--- REQUIRED TASK ---
Rewrite the lines of all the records below as a JSON list of strings, with one string per line and no blank lines. Leave the pictures out of the answer.

======== EXERCISE INPUTS

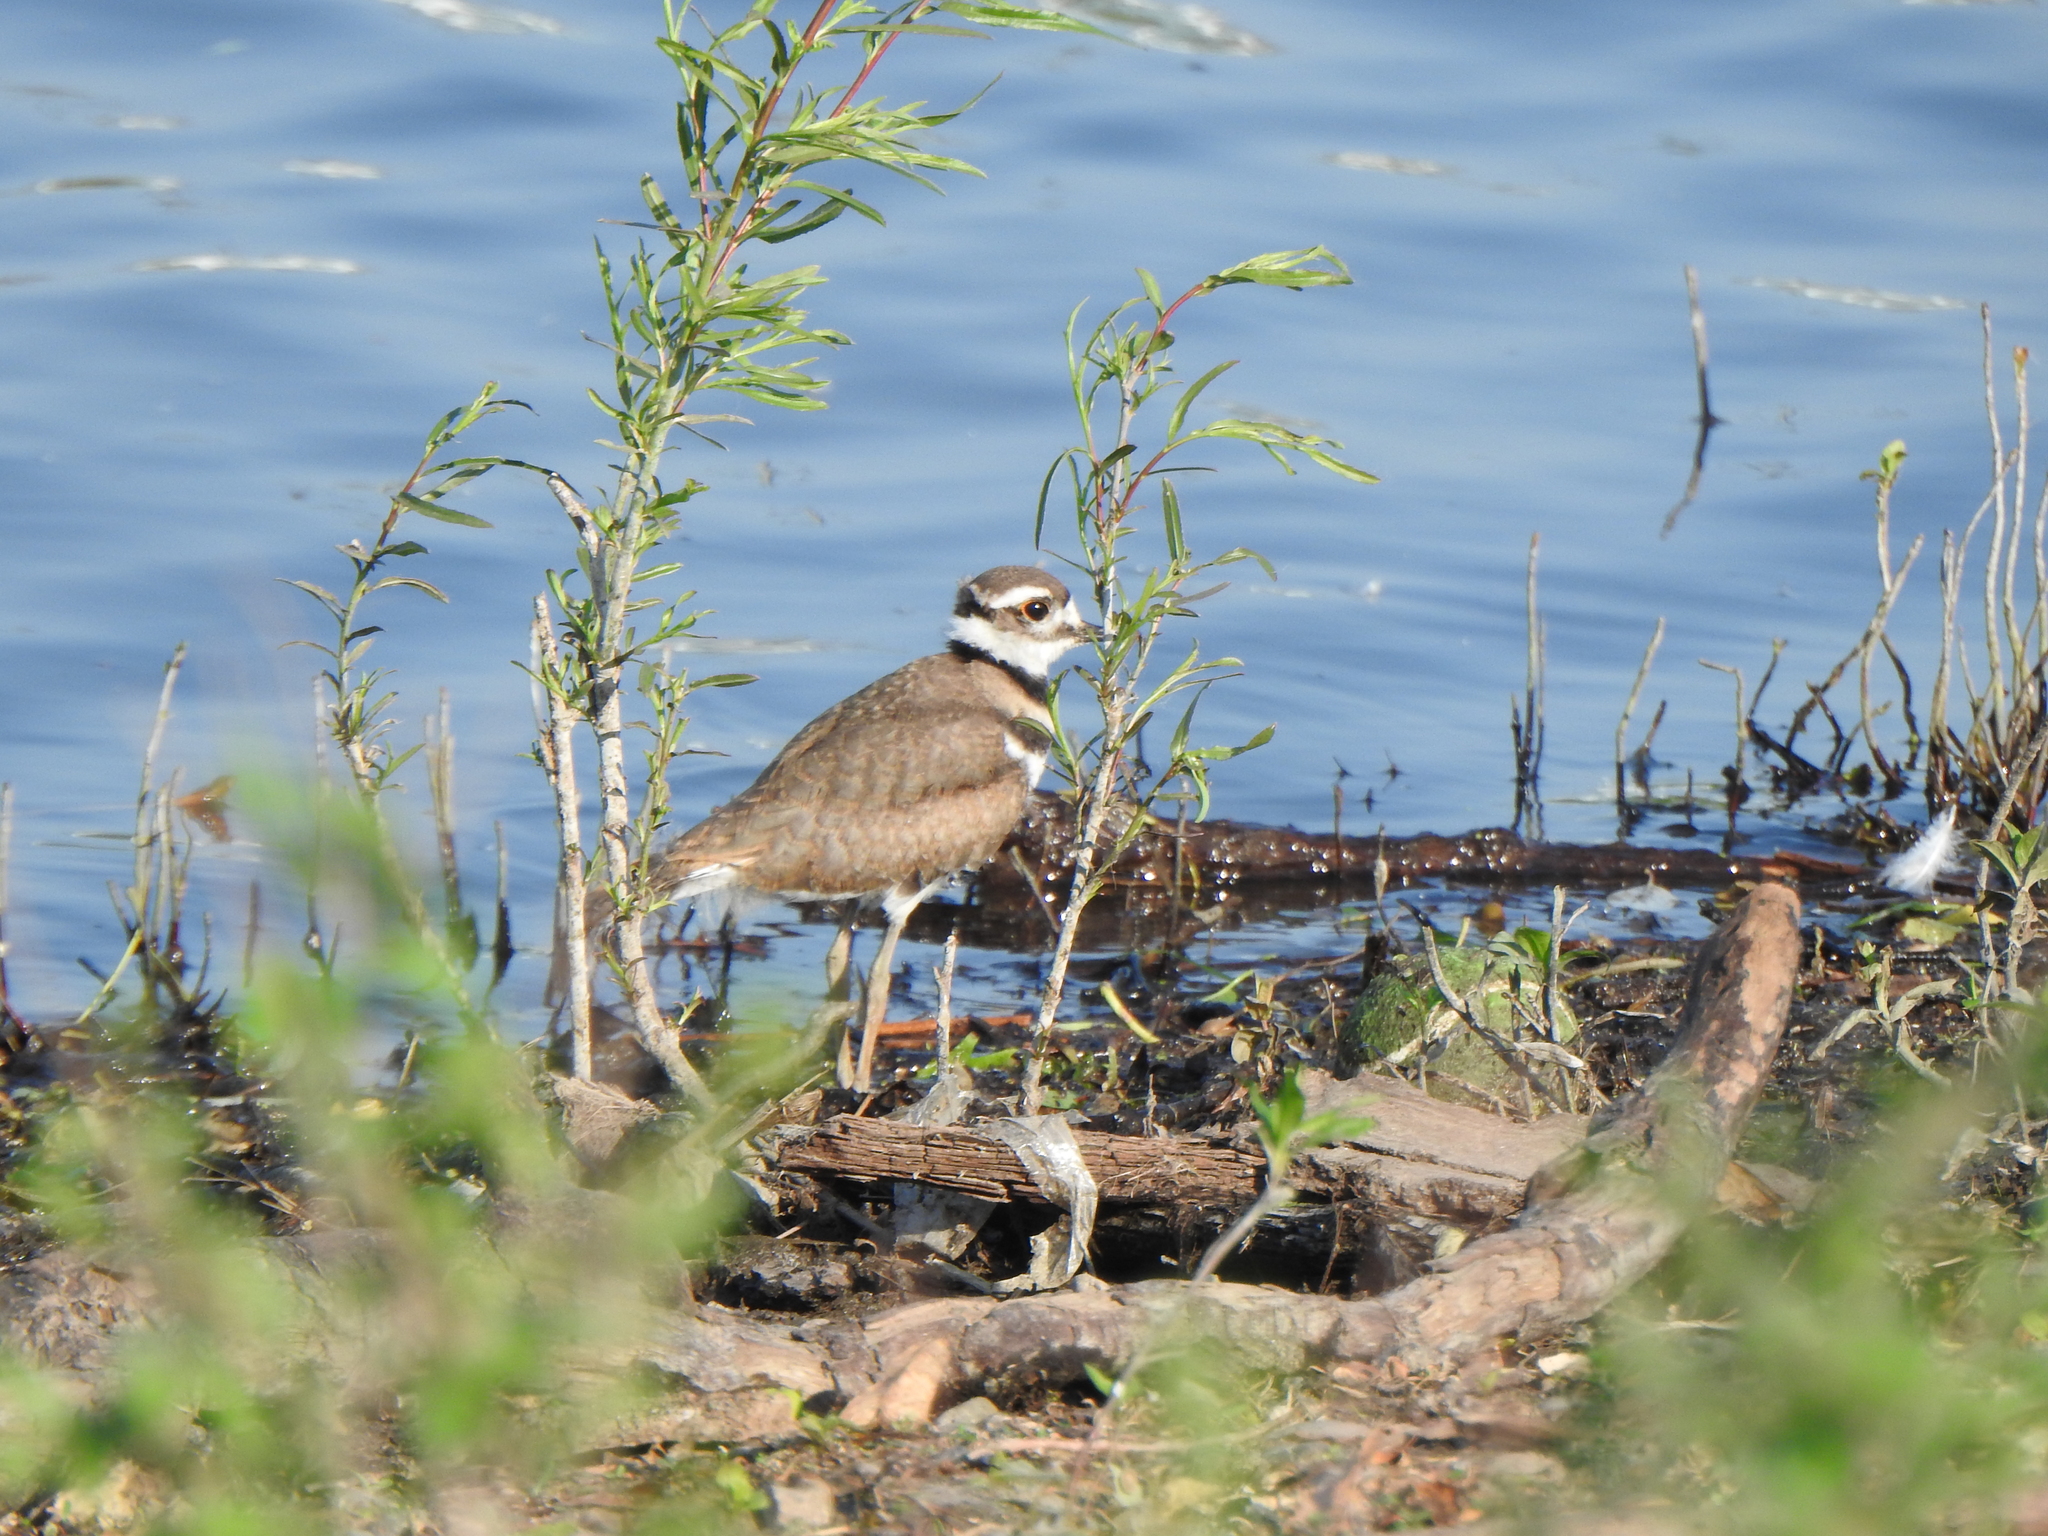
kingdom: Animalia
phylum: Chordata
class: Aves
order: Charadriiformes
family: Charadriidae
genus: Charadrius
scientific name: Charadrius vociferus
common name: Killdeer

================

--- REPLY TO THE TASK ---
[
  "kingdom: Animalia",
  "phylum: Chordata",
  "class: Aves",
  "order: Charadriiformes",
  "family: Charadriidae",
  "genus: Charadrius",
  "scientific name: Charadrius vociferus",
  "common name: Killdeer"
]